WHAT IS EXPECTED:
Please copy each line below that contains the string "Giulia".

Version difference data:

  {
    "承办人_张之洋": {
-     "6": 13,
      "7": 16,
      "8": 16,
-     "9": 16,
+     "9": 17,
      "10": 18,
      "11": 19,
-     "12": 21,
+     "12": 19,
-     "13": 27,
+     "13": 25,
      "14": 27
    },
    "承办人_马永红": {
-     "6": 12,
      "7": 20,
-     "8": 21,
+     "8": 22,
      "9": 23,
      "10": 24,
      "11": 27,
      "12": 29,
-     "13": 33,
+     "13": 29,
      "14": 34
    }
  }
==
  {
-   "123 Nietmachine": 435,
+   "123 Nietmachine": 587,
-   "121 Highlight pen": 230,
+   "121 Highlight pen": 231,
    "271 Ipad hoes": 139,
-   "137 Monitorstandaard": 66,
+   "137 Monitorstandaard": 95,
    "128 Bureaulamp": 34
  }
--
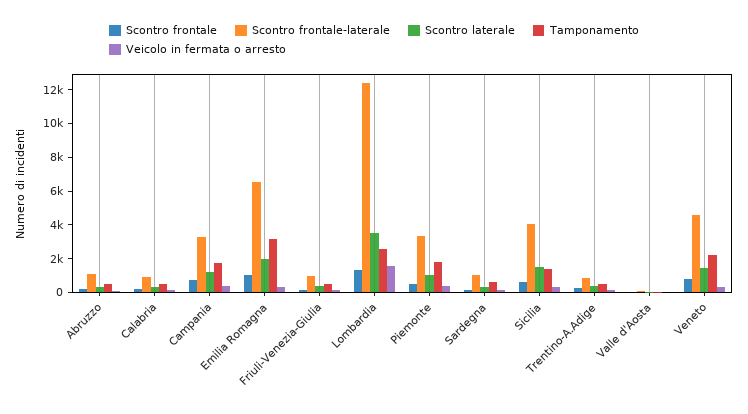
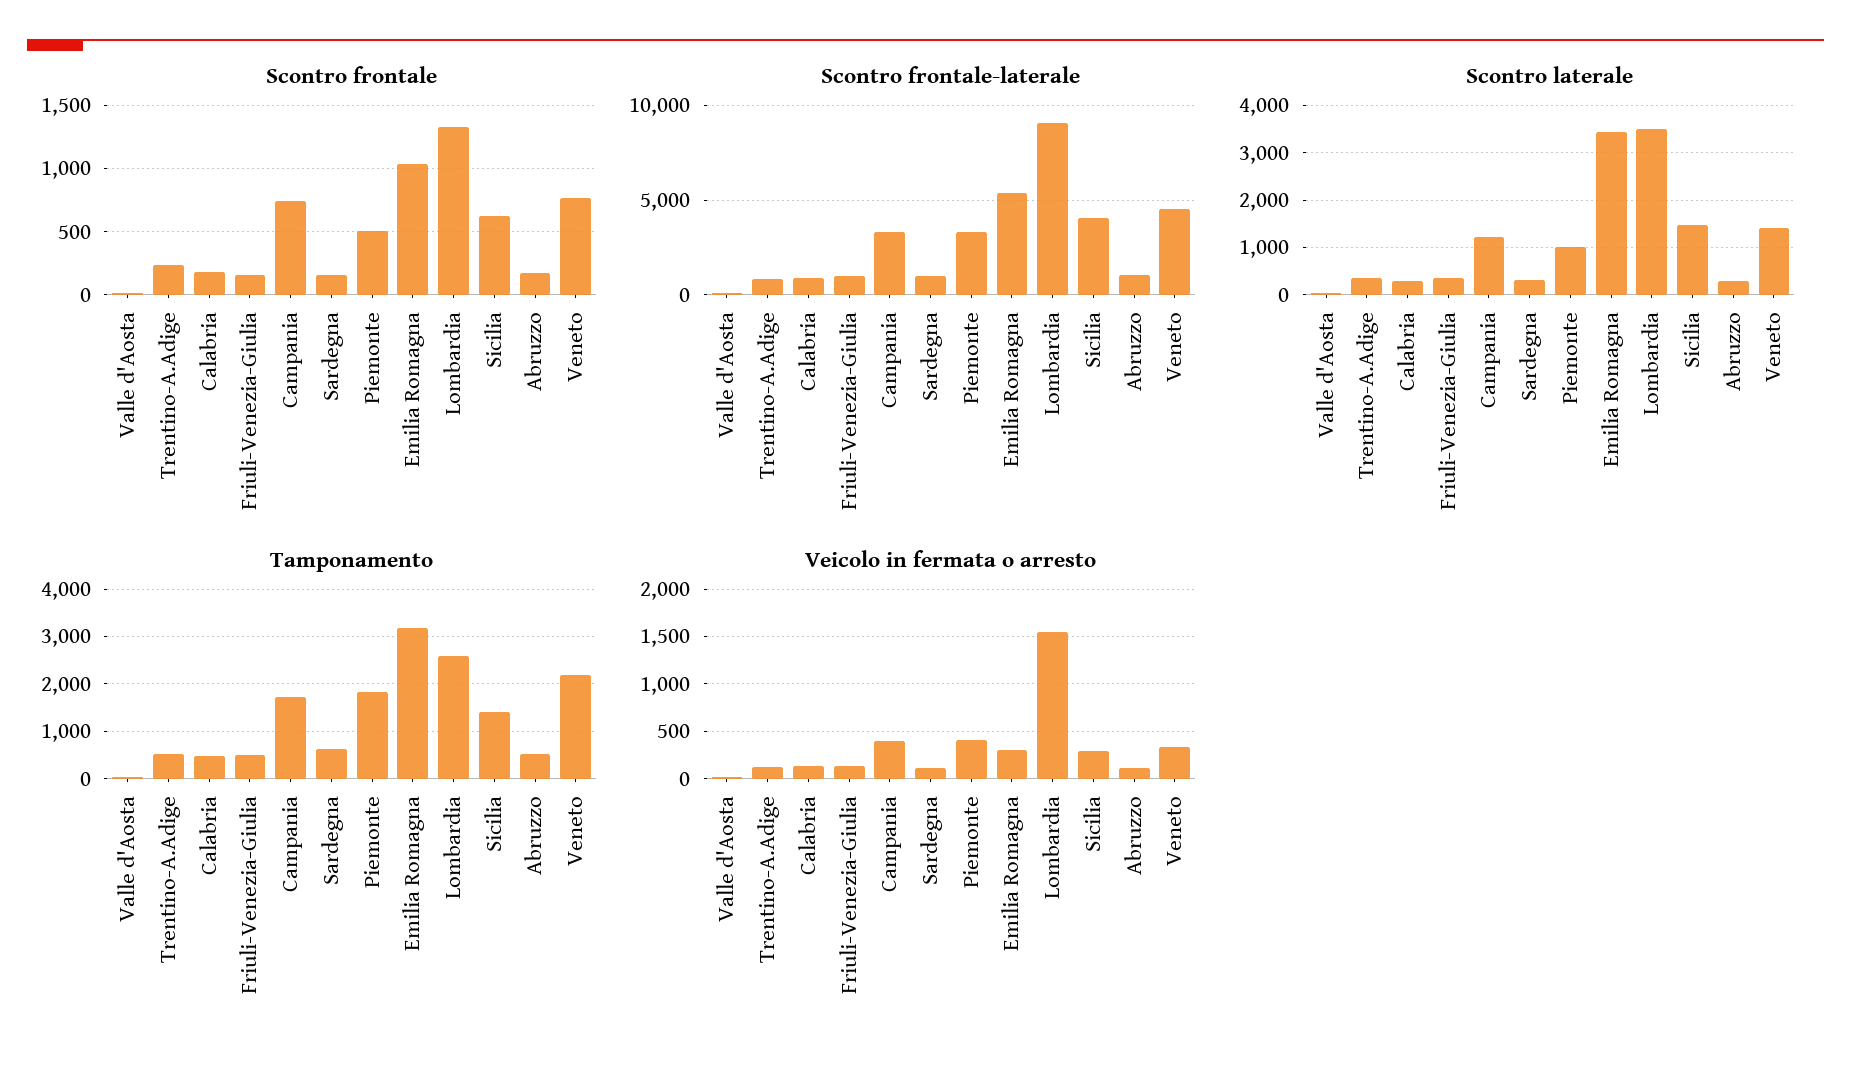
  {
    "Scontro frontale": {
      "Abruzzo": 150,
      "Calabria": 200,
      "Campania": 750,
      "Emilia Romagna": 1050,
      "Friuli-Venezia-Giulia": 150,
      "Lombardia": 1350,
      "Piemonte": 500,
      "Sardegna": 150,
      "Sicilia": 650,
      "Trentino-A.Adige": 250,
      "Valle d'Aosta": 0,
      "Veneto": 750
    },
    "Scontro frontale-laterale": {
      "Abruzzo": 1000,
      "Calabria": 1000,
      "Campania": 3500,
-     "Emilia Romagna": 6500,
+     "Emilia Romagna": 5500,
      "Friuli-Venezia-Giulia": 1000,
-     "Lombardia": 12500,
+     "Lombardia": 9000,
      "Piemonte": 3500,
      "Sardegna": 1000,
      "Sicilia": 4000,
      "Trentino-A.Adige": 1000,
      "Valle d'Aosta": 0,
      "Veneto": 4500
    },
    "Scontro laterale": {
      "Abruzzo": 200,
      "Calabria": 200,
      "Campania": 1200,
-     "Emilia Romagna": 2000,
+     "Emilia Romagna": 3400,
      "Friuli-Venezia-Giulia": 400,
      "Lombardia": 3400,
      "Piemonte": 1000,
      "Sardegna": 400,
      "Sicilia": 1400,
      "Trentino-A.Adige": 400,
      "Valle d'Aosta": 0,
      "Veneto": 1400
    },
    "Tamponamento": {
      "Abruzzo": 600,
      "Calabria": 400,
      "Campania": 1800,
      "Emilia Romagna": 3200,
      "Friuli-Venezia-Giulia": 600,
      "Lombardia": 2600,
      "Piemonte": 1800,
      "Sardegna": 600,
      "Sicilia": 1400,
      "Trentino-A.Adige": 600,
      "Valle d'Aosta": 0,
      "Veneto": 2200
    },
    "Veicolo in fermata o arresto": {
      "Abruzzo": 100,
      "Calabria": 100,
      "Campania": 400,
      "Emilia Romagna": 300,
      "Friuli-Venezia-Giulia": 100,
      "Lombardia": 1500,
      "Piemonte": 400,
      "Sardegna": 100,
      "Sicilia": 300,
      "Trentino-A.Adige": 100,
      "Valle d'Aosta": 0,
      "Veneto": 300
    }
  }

ANSWER TO THIS EXERCISE:
      "Friuli-Venezia-Giulia": 150,
      "Friuli-Venezia-Giulia": 1000,
      "Friuli-Venezia-Giulia": 400,
      "Friuli-Venezia-Giulia": 600,
      "Friuli-Venezia-Giulia": 100,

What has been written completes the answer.